Dataset items

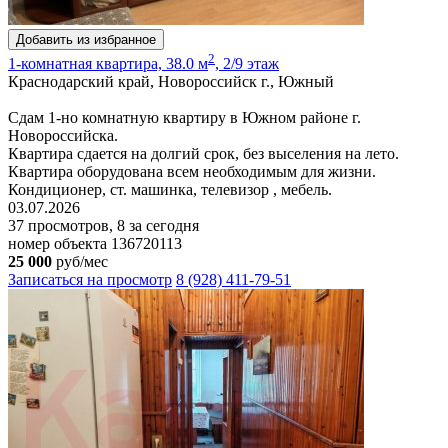
Добавить из избранное
2
1-комнатная квартира, 38.0 м
, 2/9 этаж
Краснодарский край, Новороссийск г., Южный
Сдам 1-но комнатную квартиру в Южном районе г.
Новороссийска.
Квартира сдается на долгий срок, без выселения на лето.
Квартира оборудована всем необходимым для жизни.
Кондиционер, ст. машинка, телевизор , мебель.
03.07.2026
37 просмотров, 8 за сегодня
номер объекта 136720113
25 000
руб/мес
Записаться на просмотр
8 (928) 411-79-51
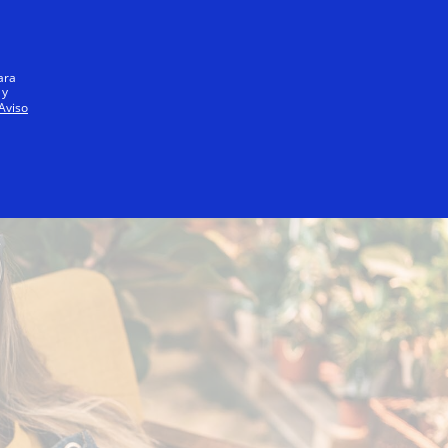
Iniciar sesión / registrarse
Todos
ara
 y
Aviso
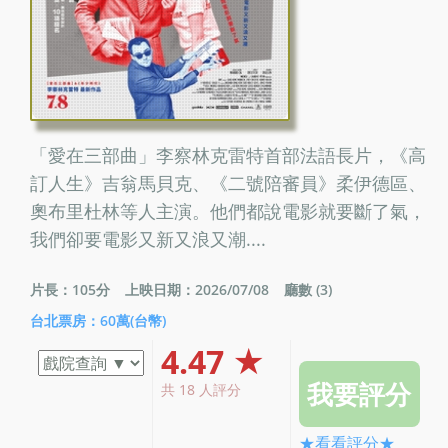
「愛在三部曲」李察林克雷特首部法語長片，《高
訂人生》吉翁馬貝克、《二號陪審員》柔伊德區、
奧布里杜林等人主演。他們都說電影就要斷了氣，
我們卻要電影又新又浪又潮....
片長：105分
上映日期：2026/07/08
廳數 (3)
台北票房：60萬(台幣)
4.47 ★
共 18 人評分
★看看評分★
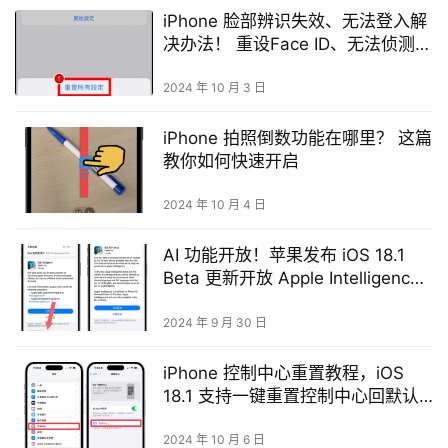
iPhone 脸部辨识失效、无法登入解
决办法！ 重设Face ID、无法侦测脸
部
2024 年 10 月 3 日
iPhone 拍照倒数功能在哪里？ 这篇
教你如何快速开启
2024 年 10 月 4 日
AI 功能开放！苹果发布 iOS 18.1
Beta 更新开放 Apple Intelligence
功能
2024 年 9 月 30 日
iPhone 控制中心重置教程，iOS
18.1 支持一键重置控制中心回默认
值！
2024 年 10 月 6 日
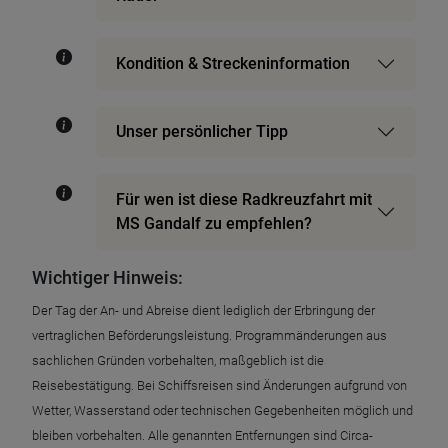
Kondition & Streckeninformation
Unser persönlicher Tipp
Für wen ist diese Radkreuzfahrt mit
MS Gandalf zu empfehlen?
Wichtiger Hinweis:
Der Tag der An- und Abreise dient lediglich der Erbringung der
vertraglichen Beförderungsleistung. Programmänderungen aus
sachlichen Gründen vorbehalten, maßgeblich ist die
Reisebestätigung. Bei Schiffsreisen sind Änderungen aufgrund von
Wetter, Wasserstand oder technischen Gegebenheiten möglich und
bleiben vorbehalten. Alle genannten Entfernungen sind Circa-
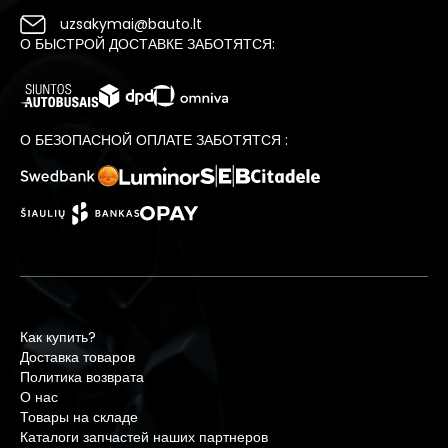
uzsakymai@bauto.lt
О БЫСТРОЙ ДОСТАВКЕ ЗАБОТЯТСЯ:
О БЕЗОПАСНОЙ ОПЛАТЕ ЗАБОТЯТСЯ :
Как купить?
Доставка товаров
Политика возврата
О нас
Товары на складе
Каталоги запчастей наших партнеров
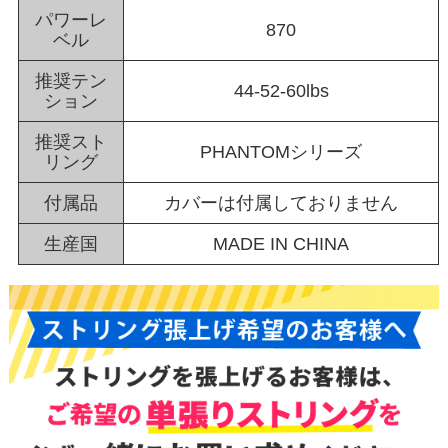
パワーレ
870
ベル
推奨テン
44-52-60lbs
ション
推奨スト
PHANTOMシリーズ
リング
付属品
カバーは付属しておりません
生産国
MADE IN CHINA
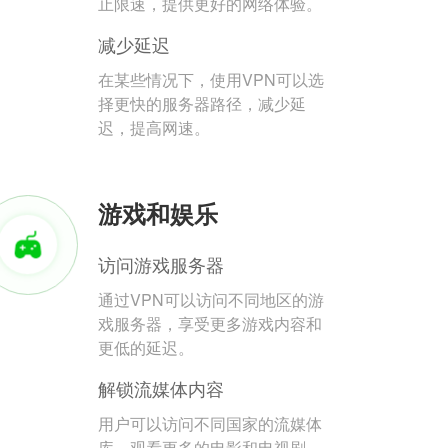
止限速，提供更好的网络体验。
减少延迟
在某些情况下，使用VPN可以选
择更快的服务器路径，减少延
迟，提高网速。
游戏和娱乐
访问游戏服务器
通过VPN可以访问不同地区的游
戏服务器，享受更多游戏内容和
更低的延迟。
解锁流媒体内容
用户可以访问不同国家的流媒体
库，观看更多的电影和电视剧。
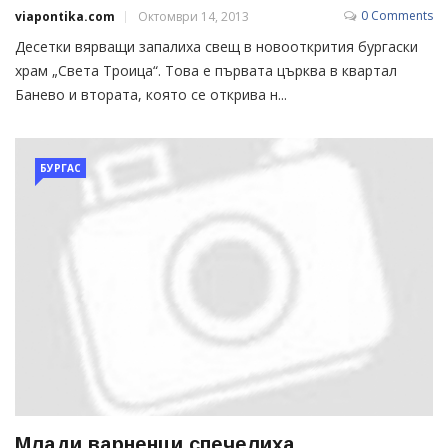
0 Comments
viapontika.com
Октомври 14, 2013
Десетки вярващи запалиха свещ в новооткрития бургаски
храм „Света Троица“. Това е първата църква в квартал
Банево и втората, която се открива н...
БУРГАС
Млади варненци спечелиха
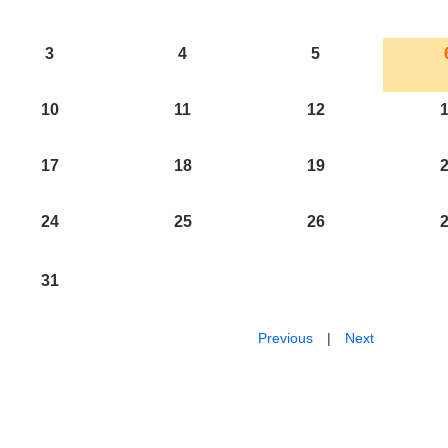
3
4
5
10
11
12
17
18
19
24
25
26
31
Previous
|
Next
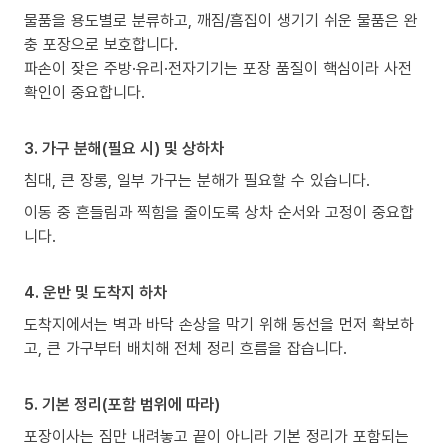
물품을 용도별로 분류하고, 깨짐/흠집이 생기기 쉬운 물품은 완
충 포장으로 보호합니다.
파손이 잦은 주방·유리·전자기기는 포장 품질이 핵심이라 사전
확인이 중요합니다.
3. 가구 분해(필요 시) 및 상하차
침대, 큰 장롱, 일부 가구는 분해가 필요할 수 있습니다.
이동 중 흔들림과 찍힘을 줄이도록 상차 순서와 고정이 중요합
니다.
4. 운반 및 도착지 하차
도착지에서는 벽과 바닥 손상을 막기 위해 동선을 먼저 확보하
고, 큰 가구부터 배치해 전체 정리 흐름을 잡습니다.
5. 기본 정리(포함 범위에 따라)
포장이사는 짐만 내려놓고 끝이 아니라 기본 정리가 포함되는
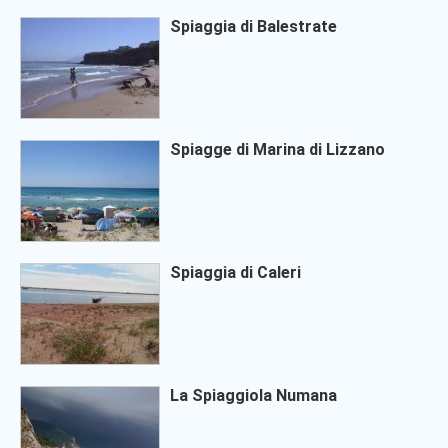
Spiaggia di Balestrate
Spiagge di Marina di Lizzano
Spiaggia di Caleri
La Spiaggiola Numana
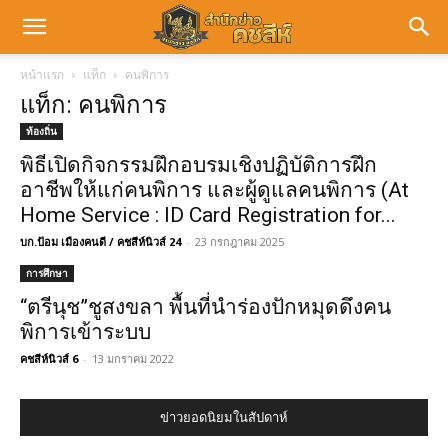
หน้าแรก
แท็ก
คนพิการ
แท็ก: คนพิการ
ท้องถิ่น
พิธีเปิดกิจกรรมฝึกอบรมเชิงปฏิบัติการฝึก
อาชีพให้แก่คนพิการ และผู้ดูแลคนพิการ (At
Home Service : ID Card Registration for...
บก.ป้อม เมืองคนดี / คชสีห์นิวส์ 24
-
23 กรกฎาคม 2025
การศึกษา
“ตรีนุช”ชูสงขลา พื้นที่นำร่องปักหมุดดึงคน
พิการเข้าระบบ
คชสีห์นิวส์ 6
-
13 มกราคม 2022
ข่าวยอดนิยมในสัปดาห์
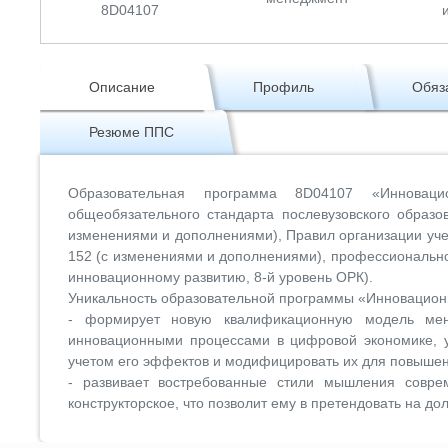
8D04107
Описание
Профиль
Обяз
Резюме ППС
Образовательная программа 8D04107 «Инноваци
общеобязательного стандарта послевузовского образ
изменениями и дополнениями), Правил организации уче
152 (с изменениями и дополнениями), профессионально
инновационному развитию, 8-й уровень ОРК).
Уникальность образовательной программы «Инновацио
- формирует новую квалификационную модель мене
инновационными процессами в цифровой экономике, 
учетом его эффектов и модифицировать их для повышен
- развивает востребованные стили мышления совреме
конструкторское, что позволит ему в претендовать на до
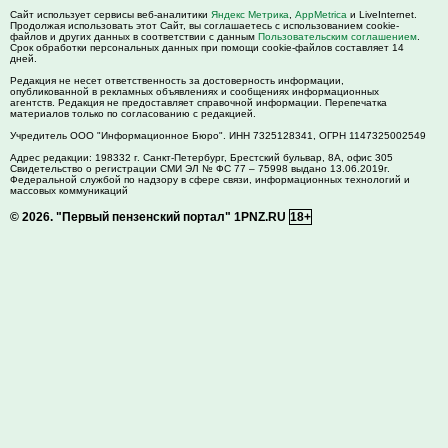
Сайт использует сервисы веб-аналитики
Яндекс Метрика
,
AppMetrica
и LiveInternet.
Продолжая использовать этот Сайт, вы соглашаетесь с использованием cookie-
файлов и других данных в соответствии с данным
Пользовательским соглашением
.
Срок обработки персональных данных при помощи cookie-файлов составляет 14
дней.
Редакция не несет ответственность за достоверность информации,
опубликованной в рекламных объявлениях и сообщениях информационных
агентств. Редакция не предоставляет справочной информации. Перепечатка
материалов только по согласованию с редакцией.
Учредитель ООО "Информационное Бюро". ИНН 7325128341, ОГРН 1147325002549
Адрес редакции:
198332
г. Санкт-Петербург,
Брестский бульвар, 8А, офис 305
Свидетельство о регистрации СМИ ЭЛ № ФС 77 – 75998 выдано 13.06.2019г.
Федеральной службой по надзору в сфере связи, информационных технологий и
массовых коммуникаций
© 2026.
"Первый пензенский портал" 1PNZ.RU
18+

## [Work order]
Copy the text of every record above word for word, leaving out the pictures.

## [Expected output]
Добавить из избранное
2
1-комнатная квартира, 38.0 м
, 2/9 этаж
Краснодарский край, Новороссийск г., Южный
Сдам 1-но комнатную квартиру в Южном районе г.
Новороссийска.
Квартира сдается на долгий срок, без выселения на лето.
Квартира оборудована всем необходимым для жизни.
Кондиционер, ст. машинка, телевизор , мебель.
03.07.2026
37 просмотров, 8 за сегодня
номер объекта 136720113
25 000
руб/мес
Записаться на просмотр
8 (928) 411-79-51
Iniciar sesión / registrarse
Todos
ara
 y
Aviso
「愛在三部曲」李察林克雷特首部法語長片，《高
訂人生》吉翁馬貝克、《二號陪審員》柔伊德區、
奧布里杜林等人主演。他們都說電影就要斷了氣，
我們卻要電影又新又浪又潮....
片長：105分
上映日期：2026/07/08
廳數 (3)
台北票房：60萬(台幣)
4.47 ★
共 18 人評分
★看看評分★
iPhone 脸部辨识失效、无法登入解
决办法！ 重设Face ID、无法侦测脸
部
2024 年 10 月 3 日
iPhone 拍照倒数功能在哪里？ 这篇
教你如何快速开启
2024 年 10 月 4 日
AI 功能开放！苹果发布 iOS 18.1
Beta 更新开放 Apple Intelligence
功能
2024 年 9 月 30 日
iPhone 控制中心重置教程，iOS
18.1 支持一键重置控制中心回默认
值！
2024 年 10 月 6 日
Kondition & Streckeninformation
Unser persönlicher Tipp
Für wen ist diese Radkreuzfahrt mit
MS Gandalf zu empfehlen?
Wichtiger Hinweis:
Der Tag der An- und Abreise dient lediglich der Erbringung der
vertraglichen Beförderungsleistung. Programmänderungen aus
sachlichen Gründen vorbehalten, maßgeblich ist die
Reisebestätigung. Bei Schiffsreisen sind Änderungen aufgrund von
Wetter, Wasserstand oder technischen Gegebenheiten möglich und
bleiben vorbehalten. Alle genannten Entfernungen sind Circa-
uzsakymai@bauto.lt
О БЫСТРОЙ ДОСТАВКЕ ЗАБОТЯТСЯ:
О БЕЗОПАСНОЙ ОПЛАТЕ ЗАБОТЯТСЯ :
Как купить?
Доставка товаров
Политика возврата
О нас
Товары на складе
Каталоги запчастей наших партнеров
パワーレ
870
ベル
推奨テン
44-52-60lbs
ション
推奨スト
PHANTOMシリーズ
リング
付属品
カバーは付属しておりません
生産国
MADE IN CHINA
止限速，提供更好的网络体验。
减少延迟
在某些情况下，使用VPN可以选
择更快的服务器路径，减少延
迟，提高网速。
游戏和娱乐
访问游戏服务器
通过VPN可以访问不同地区的游
戏服务器，享受更多游戏内容和
更低的延迟。
解锁流媒体内容
用户可以访问不同国家的流媒体
库，观看更多的电影和电视剧。
0 Comments
viapontika.com
Октомври 14, 2013
Десетки вярващи запалиха свещ в новооткрития бургаски
храм „Света Троица“. Това е първата църква в квартал
Банево и втората, която се открива н...
БУРГАС
Млади варненци спечелиха
3
4
5
10
11
12
17
18
19
24
25
26
31
Previous
|
Next
물품을 용도별로 분류하고, 깨짐/흠집이 생기기 쉬운 물품은 완
충 포장으로 보호합니다.
파손이 잦은 주방·유리·전자기기는 포장 품질이 핵심이라 사전
확인이 중요합니다.
3. 가구 분해(필요 시) 및 상하차
침대, 큰 장롱, 일부 가구는 분해가 필요할 수 있습니다.
이동 중 흔들림과 찍힘을 줄이도록 상차 순서와 고정이 중요합
니다.
4. 운반 및 도착지 하차
도착지에서는 벽과 바닥 손상을 막기 위해 동선을 먼저 확보하
고, 큰 가구부터 배치해 전체 정리 흐름을 잡습니다.
5. 기본 정리(포함 범위에 따라)
포장이사는 짐만 내려놓고 끝이 아니라 기본 정리가 포함되는
Spiaggia di Balestrate
Spiagge di Marina di Lizzano
Spiaggia di Caleri
La Spiaggiola Numana
หน้าแรก
แท็ก
คนพิการ
แท็ก: คนพิการ
ท้องถิ่น
พิธีเปิดกิจกรรมฝึกอบรมเชิงปฏิบัติการฝึก
อาชีพให้แก่คนพิการ และผู้ดูแลคนพิการ (At
Home Service : ID Card Registration for...
บก.ป้อม เมืองคนดี / คชสีห์นิวส์ 24
-
23 กรกฎาคม 2025
การศึกษา
“ตรีนุช”ชูสงขลา พื้นที่นำร่องปักหมุดดึงคน
พิการเข้าระบบ
คชสีห์นิวส์ 6
-
13 มกราคม 2022
ข่าวยอดนิยมในสัปดาห์
8D04107
Описание
Профиль
Обяз
Резюме ППС
Образовательная программа 8D04107 «Инноваци
общеобязательного стандарта послевузовского образ
изменениями и дополнениями), Правил организации уче
152 (с изменениями и дополнениями), профессионально
инновационному развитию, 8-й уровень ОРК).
Уникальность образовательной программы «Инновацио
- формирует новую квалификационную модель мене
инновационными процессами в цифровой экономике, 
учетом его эффектов и модифицировать их для повышен
- развивает востребованные стили мышления совреме
конструкторское, что позволит ему в претендовать на до
Сайт использует сервисы веб-аналитики
Яндекс Метрика
,
AppMetrica
и LiveInternet.
Продолжая использовать этот Сайт, вы соглашаетесь с использованием cookie-
файлов и других данных в соответствии с данным
Пользовательским соглашением
.
Срок обработки персональных данных при помощи cookie-файлов составляет 14
дней.
Редакция не несет ответственность за достоверность информации,
опубликованной в рекламных объявлениях и сообщениях информационных
агентств. Редакция не предоставляет справочной информации. Перепечатка
материалов только по согласованию с редакцией.
Учредитель ООО "Информационное Бюро". ИНН 7325128341, ОГРН 1147325002549
Адрес редакции:
198332
г. Санкт-Петербург,
Брестский бульвар, 8А, офис 305
Свидетельство о регистрации СМИ ЭЛ № ФС 77 – 75998 выдано 13.06.2019г.
Федеральной службой по надзору в сфере связи, информационных технологий и
массовых коммуникаций
© 2026.
"Первый пензенский портал" 1PNZ.RU
18+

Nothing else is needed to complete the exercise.